CAMEROON – Atlantic Cocoa Corporation, an Ivorian cocoa processor with operations in Cameroon is set to commence operations at its newly built processing plant worth XAF40 billion (US$73.8m).
According to reports by Business Cameroon, the new factory has a production capacity of 48,000 tons expandable to 64,000 tons and is scheduled to load its first derived products for exports on December 12, 2020.
The plant was scheduled to be operational since 2018 but it encountered several challenges, namely insufficient energy and water supply, poor quality of communication and internet networks, insufficient storage and destocking capacity at the port, among many others.
It entered its implementation stage in 2015 with the financial support of BGFI Bank.
Commencement of operation of the processing factory comes at a time that the government of neighboring country Ivory Coast is seeking to increase the country’s cocoa processing capacity with the construction of two new cocoa processing units in Abidjan and San Pedro with CFA Francs 216 billion (US$389 million) investment.
The new units will have an annual processing capacity of 50,000 tons of beans each, adding to the current installed capacity of 710,000 tons per year.
Construction works which will take 2 years have been bestowed on China Light Industry Design Engineering Company, reports Ecofin Agency.
According to the country’s Coffee and Cocoa Council (CCC), 40% of output will be channelled to China.
The project will also boost storage space as two storage warehouses with a total capacity of 300,000 will be constructed. In addition to that a training center for cocoa trades will be established.
The extra storage space will allow suppliers to hold back beans from the market to buoy prices and help maintain farmers premium.
The West African country is targeting to locally process 100% of its cocoa by 2025 in a bid to fetch higher value from the crop further supporting the growth of the sector.

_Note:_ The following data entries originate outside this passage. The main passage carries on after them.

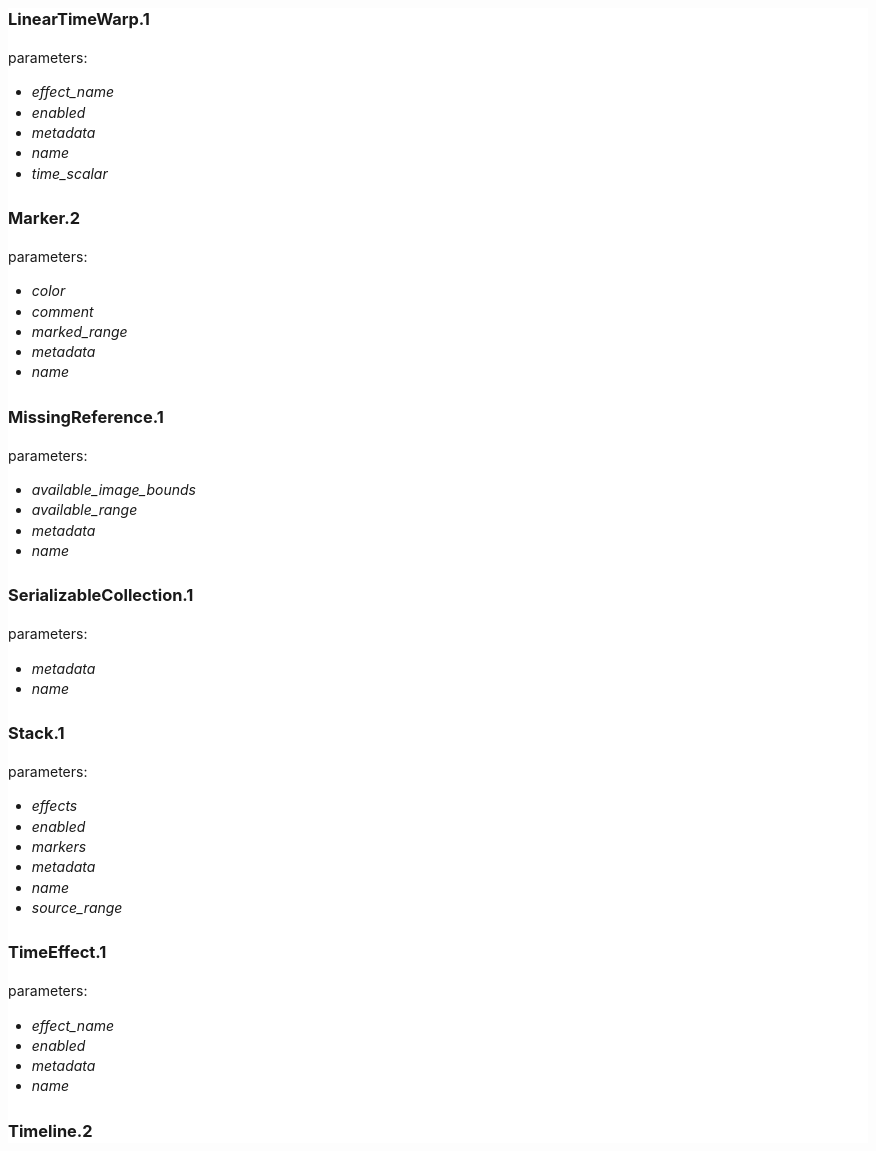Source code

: ### LinearTimeWarp.1

parameters:
- *effect_name*
- *enabled*
- *metadata*
- *name*
- *time_scalar*

### Marker.2

parameters:
- *color*
- *comment*
- *marked_range*
- *metadata*
- *name*

### MissingReference.1

parameters:
- *available_image_bounds*
- *available_range*
- *metadata*
- *name*

### SerializableCollection.1

parameters:
- *metadata*
- *name*

### Stack.1

parameters:
- *effects*
- *enabled*
- *markers*
- *metadata*
- *name*
- *source_range*

### TimeEffect.1

parameters:
- *effect_name*
- *enabled*
- *metadata*
- *name*

### Timeline.2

The efforts are also geared towards ensuring the operations along the cocoa value chain are undertaken in a sustainable way with focus on ending poverty, human rights abuses and deforestation in the sector.
Call for establishment of regulations to govern cocoa sector operations
Recently a global network of non-governmental organizations (NGOs) and trade unions published a biennial report titled, the Cocoa Barometer, calling for development of regulations aimed to tackle the issues facing the cocoa industry.
The report comes after top producers Ivory Coast and Ghana stated in a letter that they will be cancelling cocoa sustainability schemes which U.S.-based chocolate maker, Hershey runs in their countries.
The cocoa producers also accused the company of trying to avoid paying a cocoa premium aimed at combating farmer poverty. However, Hershey responded that it is fully participating in the scheme to pay West African farmers a living wage and will continue to do so.
After two decades of voluntary interventions that have produced minimal impact, the report calls on governments of major consuming nations to introduce laws that hold companies accountable for environmental and human rights abuses in their supply chains.
According to the report, a fair price for cocoa farmers is crucial and chocolate companies must find a way to deliver this is by making farmer income a key part of their sustainability schemes.
Current schemes make use of auditors who certify cocoa as ethically sourced, allowing companies to market their chocolate as such and charge a premium for it. This has created a volatile earning structure for farmers within the cocoa ecosystem.
While chocolate manufacturers derive high profits from cocoa, cocoa farmers only receive a fragment of the world market price for beans. This is largely due to local trading structures, taxes and also the quality of the beans, the report shows.
Within the global value chain, most of cocoa’s revenue is derived after the beans have reached abroad, leaving cocoa farmers and workers across Africa to survive on less than US$1.25 daily.
As chocolate companies continue to compete for higher market shares and profits, millions of cocoa farmers bear the costs by getting little to no share from revenue generated.
The report indicates that in 2014, the total global retail value sales of chocolate confectionery reached 100 billion dollars, an increase of 20 billion.